В мировой литературе не много можно найти произведений, которые, подобно «Горю от ума», в короткий срок снискали бы столь несомненную всенародную славу. При этом современники в полной мере ощущали социально-политическую актуальность комедии, воспринимая ее как злободневное произведение зарождавшейся в России новой литературы, которая ставила своей главной задачей разработку «собственных богатств» (то есть материала национальной истории и современной русской жизни) — и собственными, оригинальными, не заемными средствами. Сюжетную основу «Горя от ума» составил драматический конфликт бурного столкновения умного, благородного и свободолюбивого героя с окружающей его косной средой реакционеров. Этот изображенный Грибоедовым конфликт был жизненно правдив, исторически достоверен. С юных лет, вращаясь в кругу передовых русских людей, вступивших на путь борьбы с миром самодержавия и крепостничества, живя интересами этих людей, разделяя их взгляды и убеждения, Грибоедов имел возможность близко и повседневно наблюдать самое важное, характерное и волнующее явление общественного быта своего времени — борьбу двух мировоззрений, двух идеологий, двух жизненных укладов, двух поколений. В беседе с Софьей Чацкий успевает порассуждать о воспитании в московских домах («Хлопочут набирать учителей полки, числом поболее, ценою подешевле») вспомнить их учителя, который внушал, «что нам без немцев нет спасенья»; поиронизировать над обычаем смешивать в разговоре французский и русский («Господствует смешенье языков французского с нижегородским») спросить о Молчалине: «Еще ли не сломил безмолвия печати?.. А впрочем, он дойдет до степеней известных, ведь нынче любят бессловесных». После этого бурного словоизвержения Чацкого Софья тихо замечает: «Не человек, змея!»
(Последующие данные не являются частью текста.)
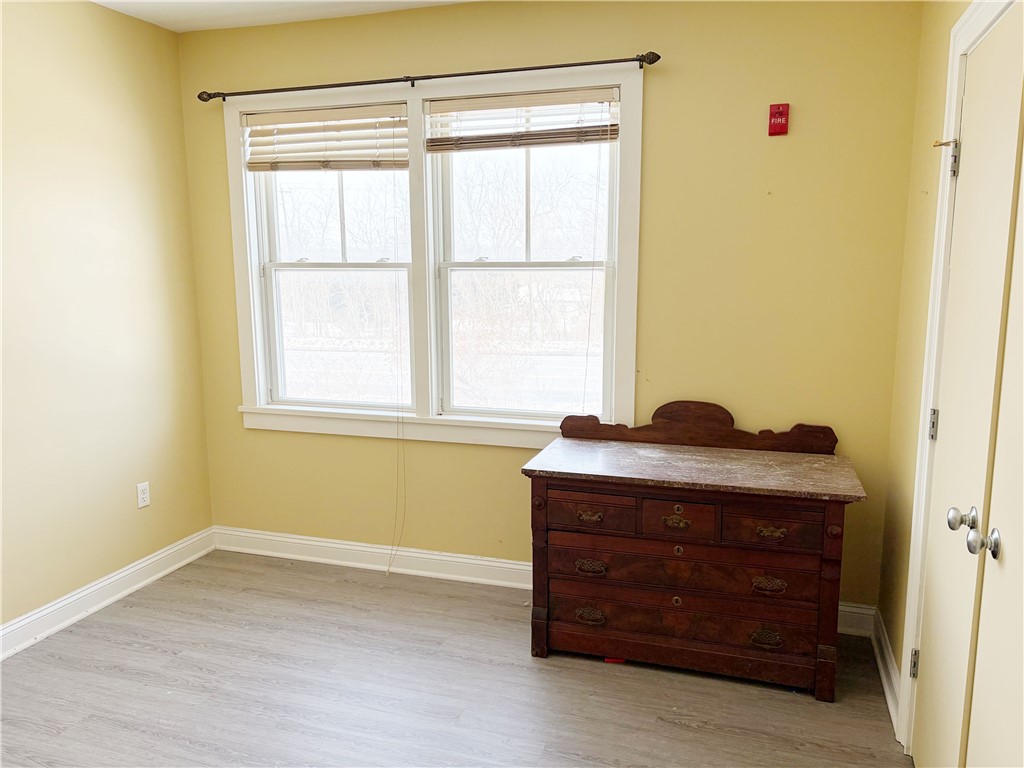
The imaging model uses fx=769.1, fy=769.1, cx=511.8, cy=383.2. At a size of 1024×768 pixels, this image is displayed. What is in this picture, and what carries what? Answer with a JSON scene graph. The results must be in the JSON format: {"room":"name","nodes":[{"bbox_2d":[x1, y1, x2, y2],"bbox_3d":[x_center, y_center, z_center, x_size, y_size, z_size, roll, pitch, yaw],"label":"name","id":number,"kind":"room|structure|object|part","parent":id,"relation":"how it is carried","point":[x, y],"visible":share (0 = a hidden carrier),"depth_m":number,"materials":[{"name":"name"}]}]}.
{"room":"bedroom","nodes":[
{"label":"bedroom","id":0,"kind":"room"},
{"bbox_2d":[0,0,213,639],"bbox_3d":[-2.301,-0.110,2.098,0.153,2.637,4.091,3,10,17],"label":"left wall","id":1,"kind":"structure","parent":0,"point":[193,313],"depth_m":3.34,"materials":[{"name":"paint"}]},
{"bbox_2d":[0,527,217,660],"bbox_3d":[-2.199,1.123,2.317,0.021,0.119,3.846,3,10,17],"label":"left baseboard","id":2,"kind":"structure","parent":1,"relation":"attached to","point":[43,614],"depth_m":3.42,"materials":[{"name":"white paint"}]},
{"bbox_2d":[136,481,150,508],"bbox_3d":[-1.758,0.531,3.668,0.008,0.116,0.070,3,10,17],"label":"wall socket","id":3,"kind":"object","parent":1,"relation":"attached to","point":[140,489],"visible":0.99,"depth_m":3.66,"materials":[{"name":"white plastic"}]},
{"bbox_2d":[93,0,476,32],"bbox_3d":[-0.530,-1.405,1.452,3.876,0.113,4.047,3,10,17],"label":"ceiling","id":4,"kind":"structure","parent":0,"point":[100,1],"depth_m":3.42,"materials":[{"name":"white paint"}]},
{"bbox_2d":[0,548,914,767],"bbox_3d":[-0.544,1.311,1.843,3.737,0.101,4.120,3,10,17],"label":"floor","id":5,"kind":"structure","parent":0,"point":[685,732],"depth_m":2.77,"materials":[{"name":"grey laminate"}]},
{"bbox_2d":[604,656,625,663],"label":"red object","id":6,"kind":"object","parent":5,"relation":"on","point":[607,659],"visible":0.2,"depth_m":2.95,"materials":[{"name":"red plastic"}]},
{"bbox_2d":[519,400,866,701],"bbox_3d":[0.687,0.574,3.012,1.208,0.983,0.553,3,10,17],"label":"dresser","id":7,"kind":"object","parent":5,"relation":"on","point":[543,521],"visible":0.99,"depth_m":2.82,"materials":[{"name":"brown wood"}]},
{"bbox_3d":[0.283,0.496,2.852,0.106,0.035,0.042,3,10,17],"label":"pull","id":8,"kind":"part","parent":7,"relation":"part of","materials":[{"name":"gold metal"}]},
{"bbox_3d":[0.295,0.879,2.914,0.115,0.044,0.046,3,10,17],"label":"pull","id":9,"kind":"part","parent":7,"relation":"part of","materials":[{"name":"gold metal"}]},
{"bbox_3d":[0.291,0.689,2.877,0.117,0.038,0.042,3,10,17],"label":"pull","id":10,"kind":"part","parent":7,"relation":"part of","materials":[{"name":"gold metal"}]},
{"bbox_3d":[0.282,0.476,2.820,0.315,0.121,0.044,3,10,17],"label":"drawer","id":11,"kind":"part","parent":7,"relation":"part of","materials":[{"name":"brown wood"}]},
{"bbox_3d":[0.583,0.499,2.752,0.100,0.038,0.036,3,10,17],"label":"handle","id":12,"kind":"part","parent":7,"relation":"part of","materials":[{"name":"gold metal"}]},
{"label":"escutcheon","id":13,"kind":"part","parent":7,"relation":"part of","materials":[{"name":"gold metal"}]},
{"bbox_3d":[0.578,0.481,2.717,0.256,0.117,0.049,3,10,17],"label":"drawer","id":14,"kind":"part","parent":7,"relation":"part of","materials":[{"name":"brown wood"}]},
{"bbox_3d":[0.600,0.670,2.804,0.907,0.143,0.190,3,10,17],"label":"drawer","id":15,"kind":"part","parent":7,"relation":"part of","materials":[{"name":"brown wood"}]},
{"bbox_3d":[0.601,0.805,2.821,0.920,0.109,0.124,3,10,17],"label":"drawer","id":16,"kind":"part","parent":7,"relation":"part of","materials":[{"name":"brown wood"}]},
{"bbox_3d":[0.899,0.900,2.727,0.111,0.046,0.045,3,10,17],"label":"pull","id":17,"kind":"part","parent":7,"relation":"part of","materials":[{"name":"gold metal"}]},
{"bbox_3d":[0.891,0.702,2.676,0.117,0.041,0.041,3,10,17],"label":"pull","id":18,"kind":"part","parent":7,"relation":"part of","materials":[{"name":"metal"}]},
{"bbox_3d":[0.890,0.518,2.654,0.106,0.034,0.040,3,10,17],"label":"pull","id":19,"kind":"part","parent":7,"relation":"part of","materials":[{"name":"gold metal"}]},
{"bbox_3d":[0.888,0.501,2.656,0.297,0.119,0.039,3,10,17],"label":"drawer","id":20,"kind":"part","parent":7,"relation":"part of","materials":[{"name":"brown wood"}]},
{"bbox_2d":[179,0,926,623],"bbox_3d":[-0.043,-0.358,3.542,3.408,2.654,0.158,3,10,17],"label":"back wall","id":21,"kind":"structure","parent":0,"point":[495,457],"depth_m":3.17,"materials":[{"name":"yellow paint"}]},
{"bbox_2d":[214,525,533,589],"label":"back baseboard","id":22,"kind":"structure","parent":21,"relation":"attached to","point":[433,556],"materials":[{"name":"white paint"}]},
{"bbox_2d":[198,50,661,104],"bbox_3d":[-0.448,-1.338,3.394,2.160,0.064,0.102,3,10,17],"label":"curtain rod","id":23,"kind":"object","parent":21,"relation":"attached to","point":[658,57],"visible":0.96,"depth_m":3.32,"materials":[{"name":"brown metal"}]},
{"bbox_2d":[222,62,641,443],"bbox_3d":[-0.395,-0.554,3.669,2.011,1.671,0.170,3,10,17],"label":"window frame","id":24,"kind":"structure","parent":21,"relation":"attached to","point":[238,106],"depth_m":3.62,"materials":[{"name":"white paint"}]},
{"bbox_2d":[243,102,408,171],"bbox_3d":[-0.873,-1.140,3.603,0.874,0.291,0.054,3,10,17],"label":"left blind","id":25,"kind":"object","parent":24,"relation":"attached to","point":[276,119],"visible":0.98,"depth_m":3.59,"materials":[{"name":"wood"}]},
{"bbox_2d":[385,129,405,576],"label":"blind cord","id":26,"kind":"object","parent":25,"relation":"hanging from","point":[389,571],"visible":0.99,"depth_m":3.67,"materials":[{"name":"fabric"}]},
{"bbox_2d":[247,105,415,409],"bbox_3d":[-0.850,-0.585,3.805,0.835,1.435,0.110,3,10,17],"label":"left window","id":27,"kind":"structure","parent":24,"relation":"in","point":[272,265],"depth_m":3.85,"materials":[{"name":"white glass"}]},
{"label":"sash","id":28,"kind":"part","parent":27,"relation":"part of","materials":[{"name":"white"}]},
{"bbox_2d":[424,86,619,152],"bbox_3d":[0.035,-1.137,3.334,0.873,0.241,0.052,3,10,17],"label":"right blind","id":29,"kind":"object","parent":24,"relation":"attached to","point":[605,138],"visible":0.98,"depth_m":3.32,"materials":[{"name":"brown wood"}]},
{"bbox_2d":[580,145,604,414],"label":"right blind cord","id":30,"kind":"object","parent":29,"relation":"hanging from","point":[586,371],"visible":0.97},
{"bbox_2d":[426,88,620,419],"bbox_3d":[-0.396,-0.548,3.621,1.777,1.445,0.162,3,10,17],"label":"right window","id":31,"kind":"structure","parent":24,"relation":"in","point":[448,265],"depth_m":3.59,"materials":[{"name":"white glass"}]},
{"bbox_2d":[767,103,789,135],"bbox_3d":[1.048,-1.040,3.028,0.071,0.118,0.040,3,10,17],"label":"fire alarm","id":32,"kind":"object","parent":21,"relation":"attached to","point":[779,112],"visible":0.99,"depth_m":3.02,"materials":[{"name":"red plastic"}]},
{"bbox_2d":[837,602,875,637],"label":"baseboard","id":33,"kind":"structure","parent":21,"relation":"attached to","point":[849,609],"depth_m":3.19,"materials":[{"name":"white paint"}]},
{"bbox_2d":[879,0,973,729],"bbox_3d":[0.994,0.018,1.216,0.144,2.652,3.716,3,10,17],"label":"right wall","id":34,"kind":"structure","parent":0,"point":[944,65],"depth_m":2.69,"materials":[{"name":"paint"}]},
{"bbox_2d":[870,609,899,731],"bbox_3d":[1.362,1.029,2.809,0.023,0.118,0.744,3,10,17],"label":"right baseboard","id":35,"kind":"structure","parent":34,"relation":"attached to","point":[885,678],"depth_m":2.78,"materials":[{"name":"white paint"}]},
{"bbox_2d":[891,0,1014,748],"bbox_3d":[1.110,0.151,1.694,0.156,2.211,1.328,3,10,17],"label":"door frame","id":36,"kind":"structure","parent":34,"relation":"attached to","point":[910,635],"depth_m":2.24,"materials":[{"name":"white paint"}]},
{"bbox_2d":[910,1,1023,767],"bbox_3d":[1.182,0.156,2.058,0.101,2.088,0.659,3,10,17],"label":"closet door","id":37,"kind":"structure","parent":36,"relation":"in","point":[923,661],"depth_m":1.94,"materials":[{"name":"paint"}]},
{"bbox_2d":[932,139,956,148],"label":"door stop","id":38,"kind":"object","parent":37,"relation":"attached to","point":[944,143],"visible":0.83,"depth_m":2.23,"materials":[{"name":"metal"}]},
{"bbox_3d":[1.129,0.340,1.935,0.062,0.059,0.054,3,10,17],"label":"doorknob","id":39,"kind":"part","parent":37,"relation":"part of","materials":[{"name":"silver metal"}]},
{"bbox_3d":[1.084,0.365,1.784,0.064,0.063,0.054,3,10,17],"label":"knob","id":40,"kind":"part","parent":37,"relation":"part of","materials":[{"name":"silver metal"}]},
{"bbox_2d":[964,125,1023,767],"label":"closet door","id":41,"kind":"structure","parent":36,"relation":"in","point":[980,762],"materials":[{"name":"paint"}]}
]}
Грибоедов рассказал в своей комедии о том, что произошло в одном московском доме в течение одного дня. Но какая широта в этом рассказе! В ней веет дух времени, дух истории. Грибоедов как бы раздвинул стены фамусовского дома и показал всю жизнь дворянского общества своей эпохи — с раздиравшими это общество противоречиями, кипением страстей, враждой поколений, борьбой идей. В рамки драматической картины столкновения героя со средой автор вместил громадную общественно-историческую тему перелома, обозначившегося в жизни, тему рубежа двух эпох — «века нынешнего» и «века минувшего». Отсюда необыкновенное богатство идейного содержания комедии. В той или иной форме и в той или иной мере Грибоедов коснулся в «Горе от ума» множества серьезнейших вопросов общественного быта, морали и культуры, которые имели в декабристскую эпоху самое актуальное, самое злободневное значение. Это были вопросы о положении русского народа, придавленного гнетом крепостничества, о дальнейших судьбах России, русской государственности и русской культуры, о свободе и независимости человеческой личности, об общественном призвании человека, о его патриотическом и гражданском долге, о новом понимании личной и гражданской чести, о силе человеческого разума и познания, о задачах, путях и средствах просвещения и воспитания. На все эти вопросы откликнулся гений Грибоедова, и отклик этот был исполнен такой горячей гражданственно-патриотической страсти, такого неукротимого негодования на зло и неправду, что комедия не могла не произвести самого глубокого и разительного впечатления как на передовые круги русского общества, так и на лагерь реакционеров.
После того как Чацкий на упрек Софьи по поводу его злословия оправдается и объяснится в любви: «Ум с сердцем не в ладу… Велите ж мне в огонь: пойду как на обед», а Софья, в свою очередь, сыронизирует: «Да, хорошо — сгорите, если ж нет?», их разговор будет прерван Фамусовым. В дальнейшем возникает целая галерея человеческих портретов, которые в совокупности составляют истинный, ничем не прикрашенный отвратительный облик крепостнического общества с его паразитизмом и своекорыстием, чванством и лакейством, мракобесием и нравственным растлением.